ACTIVITY ->
Only reproduce the lines from the line containing "esfrute de uma" onward, exactly, through the final line of the data below.

Collected data ->

☆ ☆ ☆ ☆

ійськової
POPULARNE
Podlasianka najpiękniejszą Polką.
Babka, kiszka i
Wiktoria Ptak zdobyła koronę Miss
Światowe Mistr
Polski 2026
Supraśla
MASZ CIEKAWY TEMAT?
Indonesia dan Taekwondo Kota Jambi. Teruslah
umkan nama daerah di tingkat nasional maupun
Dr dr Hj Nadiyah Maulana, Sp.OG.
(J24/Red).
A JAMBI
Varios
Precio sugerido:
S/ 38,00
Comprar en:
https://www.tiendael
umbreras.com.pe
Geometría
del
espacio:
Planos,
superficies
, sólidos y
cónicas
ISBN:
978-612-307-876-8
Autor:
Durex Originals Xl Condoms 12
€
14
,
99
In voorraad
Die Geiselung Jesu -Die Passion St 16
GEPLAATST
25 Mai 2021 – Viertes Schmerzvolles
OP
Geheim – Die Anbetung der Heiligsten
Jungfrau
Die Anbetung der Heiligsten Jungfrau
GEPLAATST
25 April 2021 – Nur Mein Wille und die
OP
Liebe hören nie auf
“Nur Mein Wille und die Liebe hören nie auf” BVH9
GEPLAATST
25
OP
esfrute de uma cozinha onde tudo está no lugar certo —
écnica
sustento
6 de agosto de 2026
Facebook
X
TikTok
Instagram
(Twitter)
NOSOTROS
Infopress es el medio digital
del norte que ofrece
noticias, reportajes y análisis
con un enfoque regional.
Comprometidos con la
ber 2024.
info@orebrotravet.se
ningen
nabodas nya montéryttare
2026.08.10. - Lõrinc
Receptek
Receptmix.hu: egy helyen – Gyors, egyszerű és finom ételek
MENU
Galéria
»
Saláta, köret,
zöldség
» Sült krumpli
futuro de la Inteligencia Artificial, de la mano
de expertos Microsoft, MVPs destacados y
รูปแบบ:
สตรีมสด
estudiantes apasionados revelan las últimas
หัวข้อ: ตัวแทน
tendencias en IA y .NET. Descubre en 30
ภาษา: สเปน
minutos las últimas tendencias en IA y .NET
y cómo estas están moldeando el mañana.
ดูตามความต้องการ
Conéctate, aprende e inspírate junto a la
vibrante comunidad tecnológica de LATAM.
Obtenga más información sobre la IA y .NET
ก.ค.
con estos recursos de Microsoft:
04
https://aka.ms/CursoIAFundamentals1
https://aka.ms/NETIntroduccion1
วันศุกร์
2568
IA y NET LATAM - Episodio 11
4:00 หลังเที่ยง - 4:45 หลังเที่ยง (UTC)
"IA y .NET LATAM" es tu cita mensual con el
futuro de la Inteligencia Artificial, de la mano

☆ ☆ ☆ ☆

FINISHED EXERCISE ->
esfrute de uma cozinha onde tudo está no lugar certo —
écnica
sustento
6 de agosto de 2026
Facebook
X
TikTok
Instagram
(Twitter)
NOSOTROS
Infopress es el medio digital
del norte que ofrece
noticias, reportajes y análisis
con un enfoque regional.
Comprometidos con la
ber 2024.
info@orebrotravet.se
ningen
nabodas nya montéryttare
2026.08.10. - Lõrinc
Receptek
Receptmix.hu: egy helyen – Gyors, egyszerű és finom ételek
MENU
Galéria
»
Saláta, köret,
zöldség
» Sült krumpli
futuro de la Inteligencia Artificial, de la mano
de expertos Microsoft, MVPs destacados y
รูปแบบ:
สตรีมสด
estudiantes apasionados revelan las últimas
หัวข้อ: ตัวแทน
tendencias en IA y .NET. Descubre en 30
ภาษา: สเปน
minutos las últimas tendencias en IA y .NET
y cómo estas están moldeando el mañana.
ดูตามความต้องการ
Conéctate, aprende e inspírate junto a la
vibrante comunidad tecnológica de LATAM.
Obtenga más información sobre la IA y .NET
ก.ค.
con estos recursos de Microsoft:
04
https://aka.ms/CursoIAFundamentals1
https://aka.ms/NETIntroduccion1
วันศุกร์
2568
IA y NET LATAM - Episodio 11
4:00 หลังเที่ยง - 4:45 หลังเที่ยง (UTC)
"IA y .NET LATAM" es tu cita mensual con el
futuro de la Inteligencia Artificial, de la mano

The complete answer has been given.